The input:
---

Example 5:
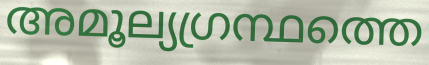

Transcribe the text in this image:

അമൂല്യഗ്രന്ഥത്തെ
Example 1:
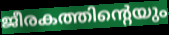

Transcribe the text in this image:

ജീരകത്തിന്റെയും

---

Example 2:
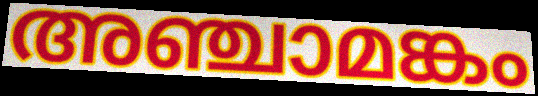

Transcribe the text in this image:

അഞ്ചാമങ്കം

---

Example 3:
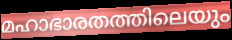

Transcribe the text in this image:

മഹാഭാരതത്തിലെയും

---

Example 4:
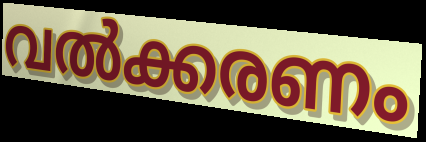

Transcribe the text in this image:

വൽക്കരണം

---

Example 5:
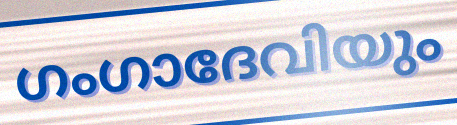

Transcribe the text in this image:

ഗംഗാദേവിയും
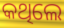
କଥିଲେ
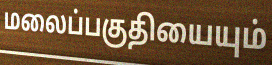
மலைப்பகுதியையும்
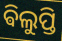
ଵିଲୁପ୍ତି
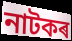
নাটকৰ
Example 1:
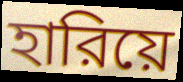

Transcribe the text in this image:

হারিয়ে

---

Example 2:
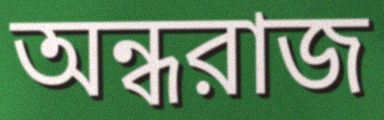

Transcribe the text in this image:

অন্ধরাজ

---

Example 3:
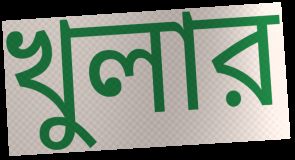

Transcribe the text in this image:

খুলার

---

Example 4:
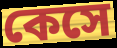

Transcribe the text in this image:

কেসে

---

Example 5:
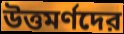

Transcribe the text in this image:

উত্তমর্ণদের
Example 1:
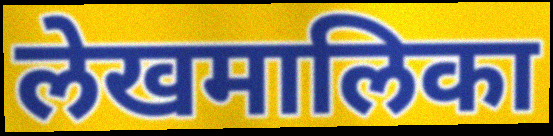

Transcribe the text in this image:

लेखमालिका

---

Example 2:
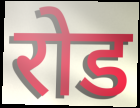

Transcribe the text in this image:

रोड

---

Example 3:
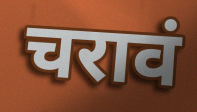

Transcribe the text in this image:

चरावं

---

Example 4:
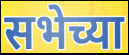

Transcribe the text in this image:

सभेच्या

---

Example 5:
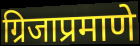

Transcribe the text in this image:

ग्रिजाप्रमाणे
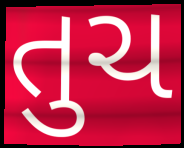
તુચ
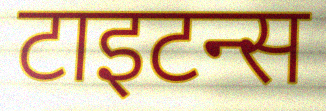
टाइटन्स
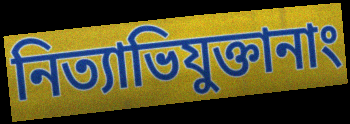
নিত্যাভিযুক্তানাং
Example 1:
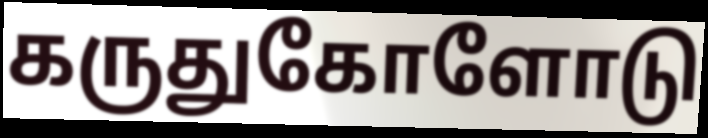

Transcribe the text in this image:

What to work on: Whenever a picture appears, leave it out, and return every record exactly.

Problem solution:
---

Example 5:

Transcribe the text in this image:

അമൂല്യഗ്രന്ഥത്തെ
Example 1:

Transcribe the text in this image:

ജീരകത്തിന്റെയും

---

Example 2:

Transcribe the text in this image:

അഞ്ചാമങ്കം

---

Example 3:

Transcribe the text in this image:

മഹാഭാരതത്തിലെയും

---

Example 4:

Transcribe the text in this image:

വൽക്കരണം

---

Example 5:

Transcribe the text in this image:

ഗംഗാദേവിയും
କଥିଲେ
மலைப்பகுதியையும்
ଵିଲୁପ୍ତି
নাটকৰ
Example 1:

Transcribe the text in this image:

হারিয়ে

---

Example 2:

Transcribe the text in this image:

অন্ধরাজ

---

Example 3:

Transcribe the text in this image:

খুলার

---

Example 4:

Transcribe the text in this image:

কেসে

---

Example 5:

Transcribe the text in this image:

উত্তমর্ণদের
Example 1:

Transcribe the text in this image:

लेखमालिका

---

Example 2:

Transcribe the text in this image:

रोड

---

Example 3:

Transcribe the text in this image:

चरावं

---

Example 4:

Transcribe the text in this image:

सभेच्या

---

Example 5:

Transcribe the text in this image:

ग्रिजाप्रमाणे
તુચ
टाइटन्स
নিত্যাভিযুক্তানাং
Example 1:

Transcribe the text in this image:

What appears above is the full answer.